Start TEXT SECTION

You are permitted to attend those meetings. You participation is subject to the rules established regarding you being at the meeting. If no rules apply, then you should have every right to speak. Keep in mind, its your association, you are an owner, you share an equal part in ownership, thereby the association, and have a right to speak IN AN ORDERLY FASHION. The Board has a right to dismiss anyone out of order.
If there are no open meeting laws in your state and your bylaws do not address this then the board can make whatever rules they like regarding their meetings. I live in AZ where there is an open meeting law which states members have a right to attend all meetings of the assn and also have a right to speak before the board takes action on an agenda item. If your state does not have open meeting laws you may want to lobby the legislature. IMO, there is no reason why the members of an HOA should not be able to question the board members regarding their actions.
Your Chairwoman is completely wrong. Her edict not only does not make any sense it violates the basic prinicples Robert's Rules or Order. The Board must be rersponsive to the uinit owners-or the council of unit owners-and those individuasls have every right to question any action taken by the board. If yopu do not take action to challenge this ruling you'll eventually allow for the Chair to establish a virtual dictatorship and this development will be much more difficult to deal with.
Questions such as this deeply disturb me. Why would a board member try so hard to discourage participation in matters affecting the community? I cannot grasp the logic of such action. IMHO, the function of ANY HOA board is to foster a sense of community. We are all neighbors who want a great place to live and a well run property. Every decision the board makes should be with this goal in mind.
As my HOA's treasurer, I publish all financial information at least seven days prior to a meeting so that there is time to study the materials and ask me questions prior to the meeting. I then send everyone an email one day prior to the meeting in which I publish all questions asked (rarely more than two) and my answers. Most people don't want to highlight their lack of knowledge of financial statements (most of my neighbors are creative types, so numbers are not their "long suits") in an open forum, so they can ask their questions one-on-one and have them published anonymously.
Far too many questions posted on this forum deal with technicalities of following and applying rules rather than asking ourselves how do we promote a sense of community?
Everyone, Members as well as Directors, has a right to talk. Roberts says that Members may speak on every topic in turn; and then if they have more to say that they must be called again after everyone else has spoken. This can go on until everyone is satisfied that all that has to be said has been said, or until a motion to end discussion passes.
Depends on your State Laws, & your By-Laws. One must remember the meeting of the Board is just that, A BOARD meeting, not a social event, not an owners meeting. The Board meets to conduct OFFICIAL BUSINESS of the Board, a legal CORPORATE entity and conducts it's meetings accordingly.
HOWEVER, the Board should conduct its meetings with the best interests of the OWNERS in mind and in an open forum. In Florida, it's the Law to allow owners participation. Owners must also remember that the Board MUST conduct its business in accordance with the published agenda. No other topics are to be discussed if not on the agenda. Owners can submit their requests to the Board to place items on the agenda, and they are subject to the Boards Presidents approval. I suggest request be put in writing and request a response.

End TEXT SECTION
Start RECORDS SHOWN

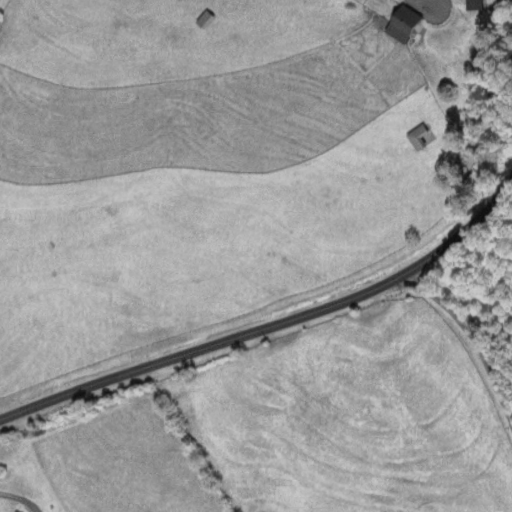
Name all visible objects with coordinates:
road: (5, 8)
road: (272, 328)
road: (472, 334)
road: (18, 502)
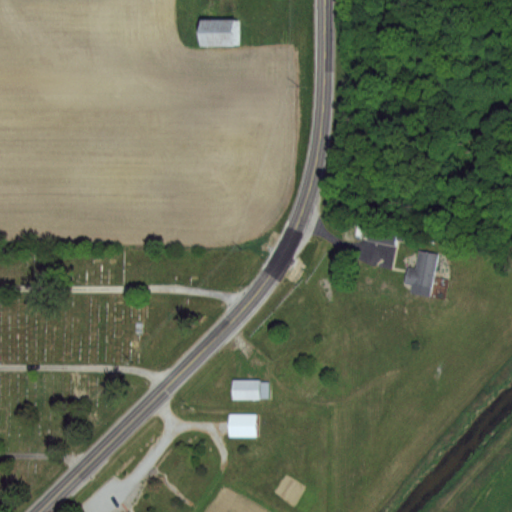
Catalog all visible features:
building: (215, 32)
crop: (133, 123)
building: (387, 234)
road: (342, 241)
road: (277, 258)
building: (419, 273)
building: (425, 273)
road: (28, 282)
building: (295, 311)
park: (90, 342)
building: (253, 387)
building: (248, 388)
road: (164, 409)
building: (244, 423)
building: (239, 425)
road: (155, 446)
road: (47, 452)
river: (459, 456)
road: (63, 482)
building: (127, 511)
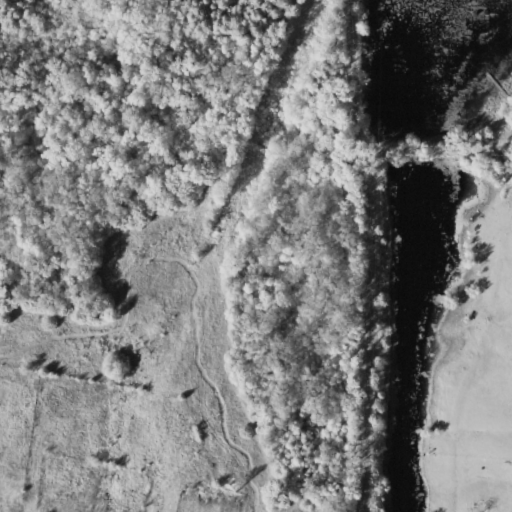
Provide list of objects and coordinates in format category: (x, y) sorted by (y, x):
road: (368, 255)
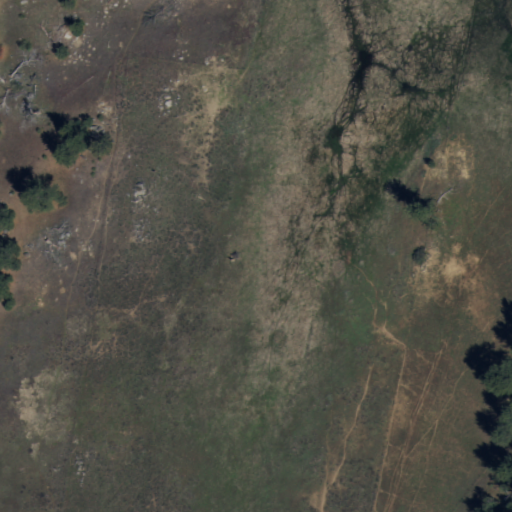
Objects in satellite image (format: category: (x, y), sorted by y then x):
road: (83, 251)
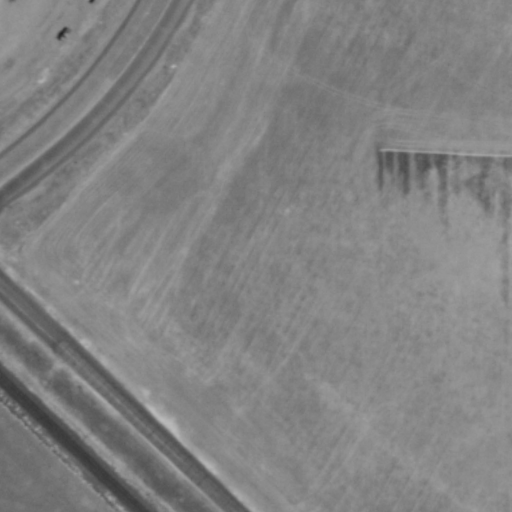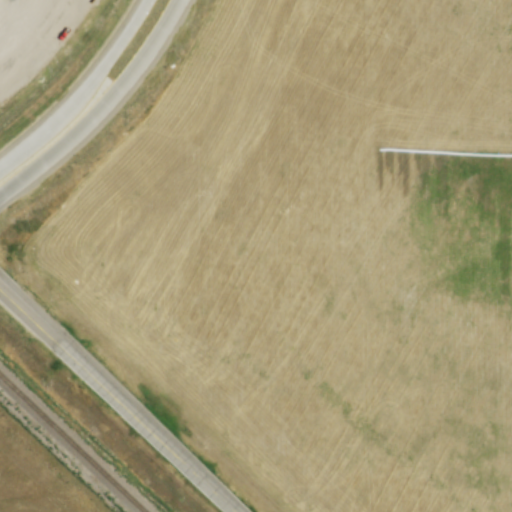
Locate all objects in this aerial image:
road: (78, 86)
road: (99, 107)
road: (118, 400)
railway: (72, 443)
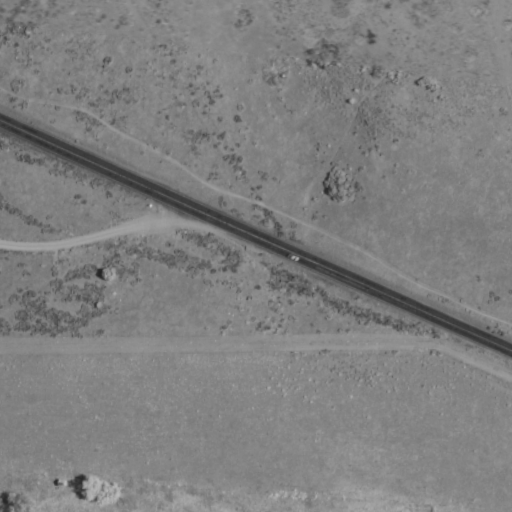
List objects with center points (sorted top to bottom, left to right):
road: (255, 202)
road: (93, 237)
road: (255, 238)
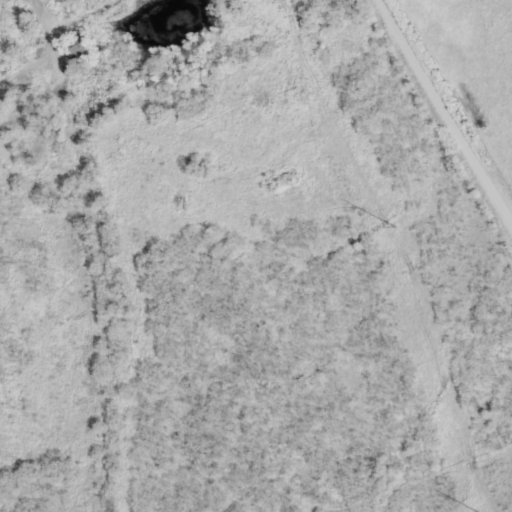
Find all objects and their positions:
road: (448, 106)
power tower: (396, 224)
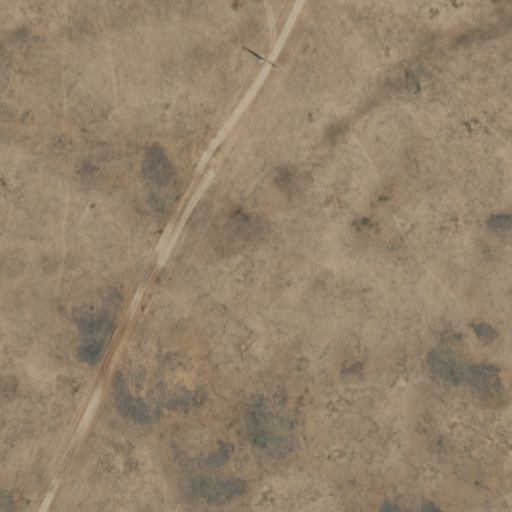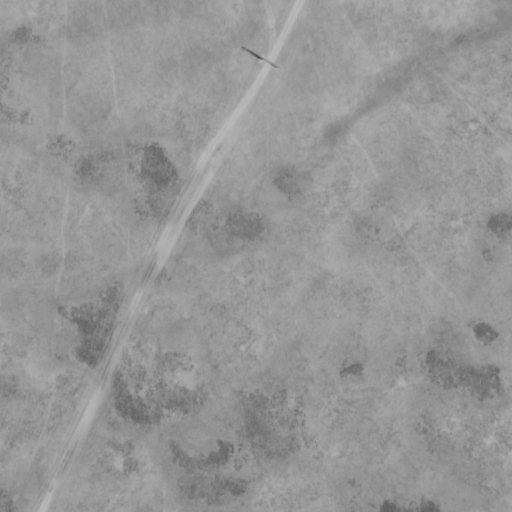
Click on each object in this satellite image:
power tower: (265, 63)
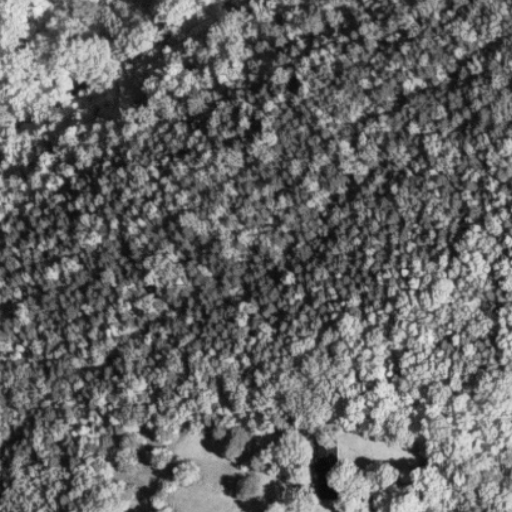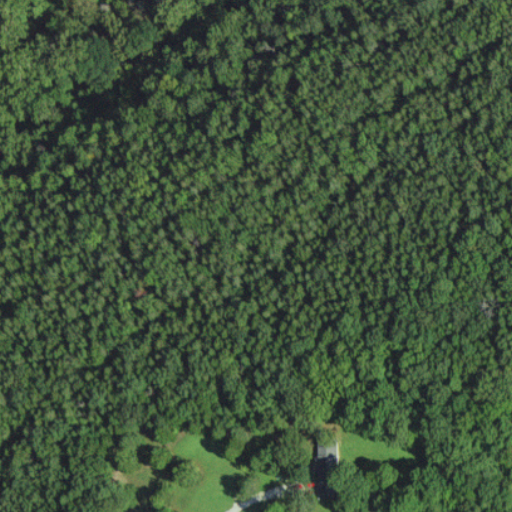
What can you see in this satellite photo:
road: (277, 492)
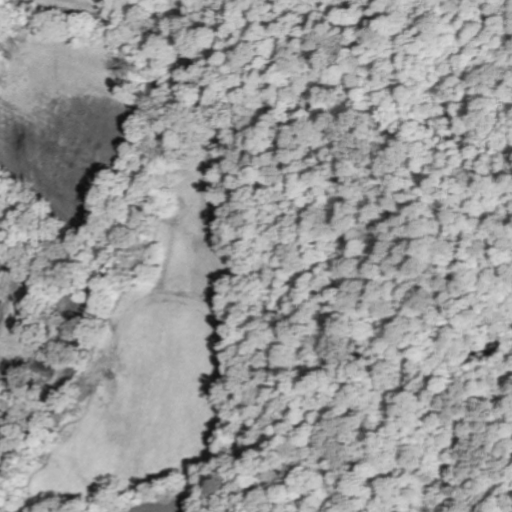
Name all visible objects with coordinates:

End RECORDS SHOWN

TASKS >>
[1] In the discussion of HOA board meetings, how many days before a meeting does the treasurer publish all financial information?
[2] Continue the discussion of HOA board meetings from its last sentence.

SET OF ANSWERS >>
[1] At least seven days.

[2]
In my meetings, I bring the question to the floor and look for a second, then the matter is subject for discussion by the Board, once discussed, we open the question to the floor prior to our vote. In this manner, we can get many different points of view that the Board may not have considered. If the matter is in general agreement, then we vote. If the matter is subject for further review, we table the issue for another time and MAY form a committee to gather a consensus and take the subject up again.
In matters concerning emergency, the Board will act decisively. The good of us all is paramount. Other issue may require owners voting, but that's another issue.
I feel that without my neighbors input, the Board may not have all the fact. As Larry Davis stated - "I cannot grasp the logic of such action. IMHO, the function of ANY HOA board is to foster a sense of community. We are all neighbors who want a great place to live and a well run property. Every decision the board makes should be with this goal in mind. " I whole heartedly agree.
Would you like to search the Internet for "Civil Code sec. 1363.840" if you are in California?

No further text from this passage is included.